我泄了氣。
這小子明知故問。
他指不定知道多少事情呢。
“葉炆逸真是運氣好啊,還能早上你。”
“不然圈內現在估計都看不見他。”
我下意識反駁。
“不會的,他歌寫的不錯啊,我就算不管他,他之后也可以火的。”
靳時青立刻道:“你看,我只是陳述事實,你就在這說上好話了。”
“一起在組合里待了兩年,他什么業內水平我還能不知道嗎?”
我張了張嘴,不吭聲了。
“所以呢?怎么想的?”
“你要跟他在一起嗎?可他是公眾人物啊。”
我瞥了他一眼。
“我能怎么想?”
“我還不一定能不能活過今年呢,懶得想那些。”
靳時青短暫的沉默了一下。
“你可別真活不過啊。”
“以為我跟你開玩笑呢啊?”
“你活不過我可就不活了啊姐姐。”
“別開這種玩笑。”
“說真的呢。”
他改了稱呼,不過我無條件接受。
“那我們可以埋的近一點。”
“然后半夜出來聊心靈雞湯嗎?”
“那就算了。
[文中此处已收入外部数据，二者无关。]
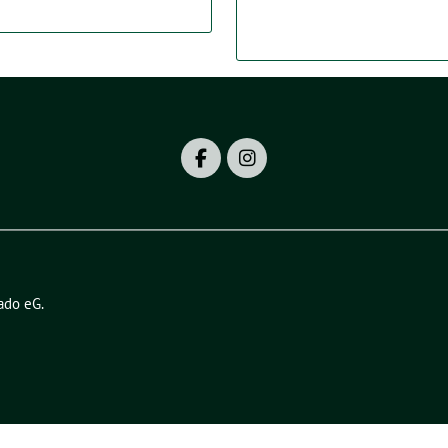
ado eG
.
”
最近不是很喜歡那些東西。
病房里靜悄悄的,靳時青沒待多久就走了。
他還得回公司呢。
大家都很忙的。
他走后,我獨自待在病房里,思考春節之前我能不能回家。
我其實很久以前就想過要一直當一個無所事事的大小姐,有靈感就畫畫,沒有靈感就宅在家,等林芝枝找我出去玩。
現在是想畫也畫不了了。
我被動的待在病房里,祈禱身體能被養的稍微好一點。
我希望自己能出院。
但是這一段時間來,身體一直都沒有好轉。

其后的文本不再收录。